======== Sergi metni ========

MAHMUT CELAYİR

 

13 Eylül - 13 Aralık 2024

Arura Mardin’de düzenlediğimiz sergi, bize coğrafya ve mekan konusunda yeni bir sorgulama alanı açıyor. Bir tarafta eserlerimin temel dokularını barındıran Mezopotamya’nın uçsuz bucaksız düzlükleri diğer tarafta kadim bir kent kültürüne yaslanan Mardin, üretimimi meşgul eden meseleler üzerine detaylı şeyler söylemeye imkan tanıyor.

======== Verilen veriler ========

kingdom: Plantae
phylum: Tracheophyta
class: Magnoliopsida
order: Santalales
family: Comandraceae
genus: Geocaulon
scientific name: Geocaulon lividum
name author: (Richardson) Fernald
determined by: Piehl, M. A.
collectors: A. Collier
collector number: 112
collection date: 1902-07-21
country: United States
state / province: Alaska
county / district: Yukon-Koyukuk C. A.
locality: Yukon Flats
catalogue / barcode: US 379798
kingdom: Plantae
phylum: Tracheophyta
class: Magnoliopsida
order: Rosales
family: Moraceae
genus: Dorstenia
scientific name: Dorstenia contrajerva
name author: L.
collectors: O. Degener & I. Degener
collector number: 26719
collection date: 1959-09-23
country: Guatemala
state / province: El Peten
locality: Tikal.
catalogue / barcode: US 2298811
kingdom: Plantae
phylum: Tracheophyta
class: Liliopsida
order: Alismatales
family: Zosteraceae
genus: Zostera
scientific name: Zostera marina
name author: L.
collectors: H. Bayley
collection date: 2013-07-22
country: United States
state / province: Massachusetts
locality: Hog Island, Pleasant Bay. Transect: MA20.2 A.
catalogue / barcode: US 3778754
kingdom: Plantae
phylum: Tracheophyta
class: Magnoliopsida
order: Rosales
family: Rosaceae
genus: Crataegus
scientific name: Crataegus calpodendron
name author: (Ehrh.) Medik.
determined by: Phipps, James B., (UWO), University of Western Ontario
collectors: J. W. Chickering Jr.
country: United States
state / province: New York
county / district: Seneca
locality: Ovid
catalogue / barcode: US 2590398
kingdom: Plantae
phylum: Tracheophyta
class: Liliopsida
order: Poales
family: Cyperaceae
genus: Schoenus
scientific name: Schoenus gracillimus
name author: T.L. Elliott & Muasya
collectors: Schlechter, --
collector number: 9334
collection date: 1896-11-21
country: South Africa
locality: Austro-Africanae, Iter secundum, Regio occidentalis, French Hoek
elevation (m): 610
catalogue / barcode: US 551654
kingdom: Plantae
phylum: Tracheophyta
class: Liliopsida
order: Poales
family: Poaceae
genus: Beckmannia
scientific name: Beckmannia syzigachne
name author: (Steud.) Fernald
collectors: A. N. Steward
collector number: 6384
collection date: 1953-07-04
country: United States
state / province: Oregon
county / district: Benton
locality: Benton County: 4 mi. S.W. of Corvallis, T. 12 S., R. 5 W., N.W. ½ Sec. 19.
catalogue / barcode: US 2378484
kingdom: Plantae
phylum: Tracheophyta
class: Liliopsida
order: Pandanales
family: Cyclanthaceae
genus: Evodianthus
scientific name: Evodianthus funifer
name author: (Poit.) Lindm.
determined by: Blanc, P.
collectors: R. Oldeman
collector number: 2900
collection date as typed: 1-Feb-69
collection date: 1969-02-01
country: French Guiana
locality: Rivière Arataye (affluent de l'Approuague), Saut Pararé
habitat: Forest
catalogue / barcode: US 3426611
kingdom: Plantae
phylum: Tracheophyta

========

Yapılacak işlem
Mardin sergisine ilişkin metni son cümlesinden sonra kaldığı yerden sürdürün. Satırların bu çalışmada hiçbir işlevi yoktur.

Göreve yanıt
Bölgede yakın zamanda meydana gelen yangınlar ve bunun yarattığı ekolojik tahribatla beraber yaşanan insan kayıpları, coğrafyadaki sert siyasal ve kültürel bellek üzerine de bizi  düşünmeye  sevk ediyor. Bellek, hakikati bulma yolu. Biz sanatçılar da ancak görsel kodlar ve simgesel göstergelerle belleğin üstünü açıp yolumuza devam edebiliriz. Elimizden parça parça koparılan bir toprak ve bunun yarattığı hüzne ancak poesis (yaratarak, yapıp ederek) ile cevap verebiliriz. Bizi besleyen bu yaşamsal organik varlık, içinde barındırdığı çok katmanlı gizil hareketlilikler sayesinde umudumuzu diri tutmamıza yarıyor. Toprak üzerine düşünmek bir bakıma yaşam üzerine tekrar tekrar düşünmek demektir.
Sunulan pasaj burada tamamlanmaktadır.